Hermelin explains that they never anticipated for the release to be “so challenging,” citing the “Cop Killer” fiasco as just “one blip in the wider challenges of trying to sell the album.” Ultimately, even though artists were committed to it, it took upwards of five years since the inception of the project to finally put it out into the world.
Despite the tumultuous process, Hermelin has stayed active in abortion rights and social justice, currently working with Gutsy Media and Wake Up and Vote, which recently released a reproductive health campaign. “It’s incredibly important to normalize this medical procedure for people,” says Hermelin, who sees hope with some of the newer pro-abortion rights artists. “I absolutely think somebody like Phoebe Bridgers or Halsey should continue to stand for the values … They’re in the business of being true to their art, and true to their values within their art. If they’re looking to open up dialogues of values within their art then I think that’s something great, too.
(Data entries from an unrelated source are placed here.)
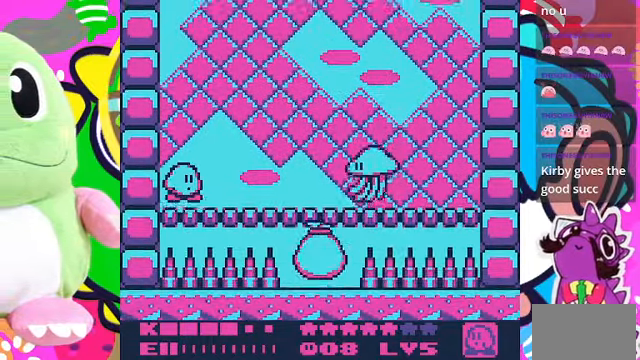
{"buttons": [], "left_stick": "center", "right_stick": "center", "events": []}
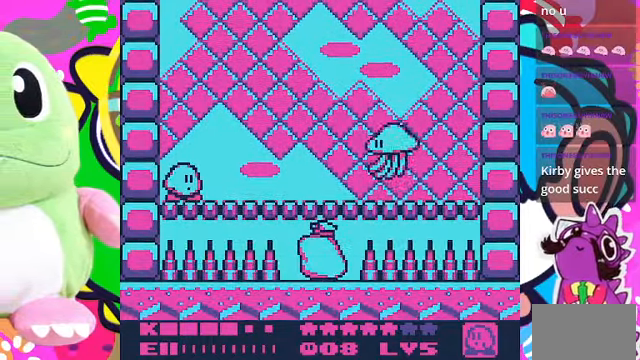
{"buttons": [], "left_stick": "center", "right_stick": "center", "events": []}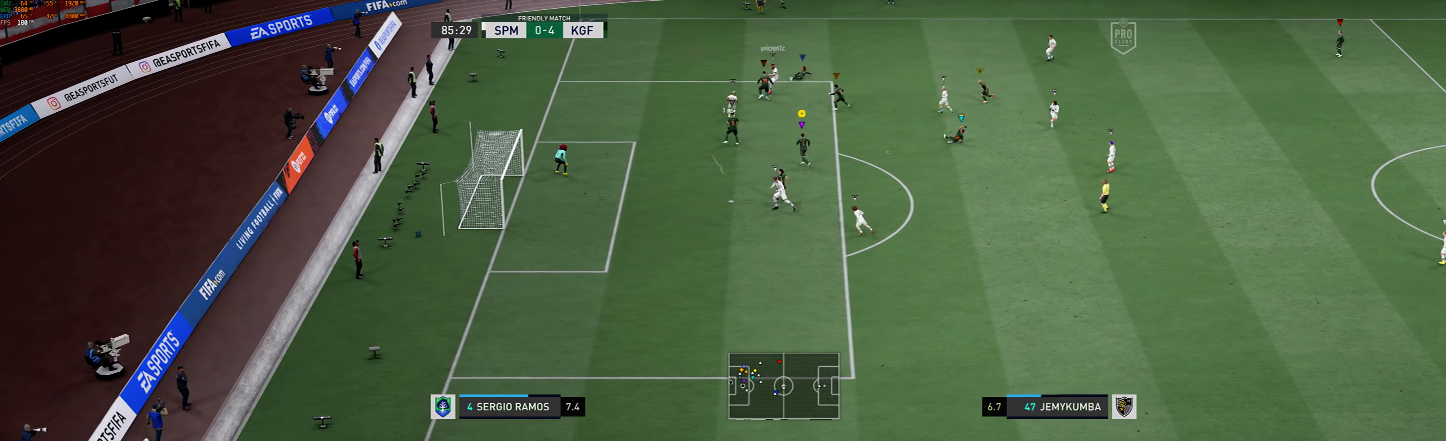
Gameplay with a controller (Xbox layout); each line is a JSON object with the inputs held at the frame after it. "events" lists button and stick changes between this image and that frame as [ms after this image, input, new state], when the widget could be followed in between. Not read: L3 R3 right_stick.
{"buttons": [], "left_stick": "up-right", "events": [[400, "left_stick", "up-right"]]}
I think we need to be inviting more people into these conversations to not continue to polarize around issues, but to create connected values.”
“Reproductive health is not a left or right issue — I think reproductive health is a human issue, for families, for everybody,” says Hermelin. “I welcome young artists doing more of this. They should start a whole new Rock for Choice series.”